§ Direction: Edit the records below so that every "pose" becomes "camera", and keep all other text unchanged.

──────────

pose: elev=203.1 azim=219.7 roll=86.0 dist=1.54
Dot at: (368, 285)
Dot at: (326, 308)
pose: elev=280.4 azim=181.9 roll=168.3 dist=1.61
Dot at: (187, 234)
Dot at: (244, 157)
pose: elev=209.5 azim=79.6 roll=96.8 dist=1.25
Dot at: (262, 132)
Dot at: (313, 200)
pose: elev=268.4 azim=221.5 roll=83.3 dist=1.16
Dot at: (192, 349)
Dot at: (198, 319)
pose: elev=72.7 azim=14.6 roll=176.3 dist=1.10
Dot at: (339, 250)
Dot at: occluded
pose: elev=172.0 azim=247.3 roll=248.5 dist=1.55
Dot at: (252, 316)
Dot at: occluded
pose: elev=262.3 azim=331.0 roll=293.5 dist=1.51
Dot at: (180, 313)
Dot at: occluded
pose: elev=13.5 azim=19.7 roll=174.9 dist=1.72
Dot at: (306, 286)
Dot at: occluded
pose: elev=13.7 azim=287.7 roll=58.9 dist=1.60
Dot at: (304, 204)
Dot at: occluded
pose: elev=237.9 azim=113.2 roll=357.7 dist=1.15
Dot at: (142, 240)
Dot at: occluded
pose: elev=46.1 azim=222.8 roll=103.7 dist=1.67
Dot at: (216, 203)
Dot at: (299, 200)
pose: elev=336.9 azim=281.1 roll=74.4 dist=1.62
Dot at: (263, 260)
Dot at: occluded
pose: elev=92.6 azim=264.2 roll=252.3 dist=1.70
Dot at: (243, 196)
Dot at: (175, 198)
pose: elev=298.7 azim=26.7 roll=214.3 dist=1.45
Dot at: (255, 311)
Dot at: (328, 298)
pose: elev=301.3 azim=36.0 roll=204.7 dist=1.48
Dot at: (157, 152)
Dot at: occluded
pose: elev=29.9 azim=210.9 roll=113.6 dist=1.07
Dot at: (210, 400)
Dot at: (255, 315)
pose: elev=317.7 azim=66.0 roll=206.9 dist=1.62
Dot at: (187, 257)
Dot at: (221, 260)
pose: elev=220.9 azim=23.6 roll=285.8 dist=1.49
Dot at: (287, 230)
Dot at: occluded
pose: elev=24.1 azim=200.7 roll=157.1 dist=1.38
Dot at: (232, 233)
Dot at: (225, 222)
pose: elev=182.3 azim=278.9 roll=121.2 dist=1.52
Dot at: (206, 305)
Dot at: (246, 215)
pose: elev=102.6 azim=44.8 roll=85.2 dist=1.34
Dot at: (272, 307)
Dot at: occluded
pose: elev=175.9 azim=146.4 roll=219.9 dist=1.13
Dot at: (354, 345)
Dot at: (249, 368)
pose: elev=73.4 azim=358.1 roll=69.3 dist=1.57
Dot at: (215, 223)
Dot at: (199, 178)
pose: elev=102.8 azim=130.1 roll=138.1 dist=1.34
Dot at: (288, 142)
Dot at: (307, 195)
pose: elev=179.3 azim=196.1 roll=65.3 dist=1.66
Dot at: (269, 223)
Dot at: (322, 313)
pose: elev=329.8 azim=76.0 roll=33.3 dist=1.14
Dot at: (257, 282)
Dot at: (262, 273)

──────────

§ Answer in full:
camera: elev=203.1 azim=219.7 roll=86.0 dist=1.54
Dot at: (368, 285)
Dot at: (326, 308)
camera: elev=280.4 azim=181.9 roll=168.3 dist=1.61
Dot at: (187, 234)
Dot at: (244, 157)
camera: elev=209.5 azim=79.6 roll=96.8 dist=1.25
Dot at: (262, 132)
Dot at: (313, 200)
camera: elev=268.4 azim=221.5 roll=83.3 dist=1.16
Dot at: (192, 349)
Dot at: (198, 319)
camera: elev=72.7 azim=14.6 roll=176.3 dist=1.10
Dot at: (339, 250)
Dot at: occluded
camera: elev=172.0 azim=247.3 roll=248.5 dist=1.55
Dot at: (252, 316)
Dot at: occluded
camera: elev=262.3 azim=331.0 roll=293.5 dist=1.51
Dot at: (180, 313)
Dot at: occluded
camera: elev=13.5 azim=19.7 roll=174.9 dist=1.72
Dot at: (306, 286)
Dot at: occluded
camera: elev=13.7 azim=287.7 roll=58.9 dist=1.60
Dot at: (304, 204)
Dot at: occluded
camera: elev=237.9 azim=113.2 roll=357.7 dist=1.15
Dot at: (142, 240)
Dot at: occluded
camera: elev=46.1 azim=222.8 roll=103.7 dist=1.67
Dot at: (216, 203)
Dot at: (299, 200)
camera: elev=336.9 azim=281.1 roll=74.4 dist=1.62
Dot at: (263, 260)
Dot at: occluded
camera: elev=92.6 azim=264.2 roll=252.3 dist=1.70
Dot at: (243, 196)
Dot at: (175, 198)
camera: elev=298.7 azim=26.7 roll=214.3 dist=1.45
Dot at: (255, 311)
Dot at: (328, 298)
camera: elev=301.3 azim=36.0 roll=204.7 dist=1.48
Dot at: (157, 152)
Dot at: occluded
camera: elev=29.9 azim=210.9 roll=113.6 dist=1.07
Dot at: (210, 400)
Dot at: (255, 315)
camera: elev=317.7 azim=66.0 roll=206.9 dist=1.62
Dot at: (187, 257)
Dot at: (221, 260)
camera: elev=220.9 azim=23.6 roll=285.8 dist=1.49
Dot at: (287, 230)
Dot at: occluded
camera: elev=24.1 azim=200.7 roll=157.1 dist=1.38
Dot at: (232, 233)
Dot at: (225, 222)
camera: elev=182.3 azim=278.9 roll=121.2 dist=1.52
Dot at: (206, 305)
Dot at: (246, 215)
camera: elev=102.6 azim=44.8 roll=85.2 dist=1.34
Dot at: (272, 307)
Dot at: occluded
camera: elev=175.9 azim=146.4 roll=219.9 dist=1.13
Dot at: (354, 345)
Dot at: (249, 368)
camera: elev=73.4 azim=358.1 roll=69.3 dist=1.57
Dot at: (215, 223)
Dot at: (199, 178)
camera: elev=102.8 azim=130.1 roll=138.1 dist=1.34
Dot at: (288, 142)
Dot at: (307, 195)
camera: elev=179.3 azim=196.1 roll=65.3 dist=1.66
Dot at: (269, 223)
Dot at: (322, 313)
camera: elev=329.8 azim=76.0 roll=33.3 dist=1.14
Dot at: (257, 282)
Dot at: (262, 273)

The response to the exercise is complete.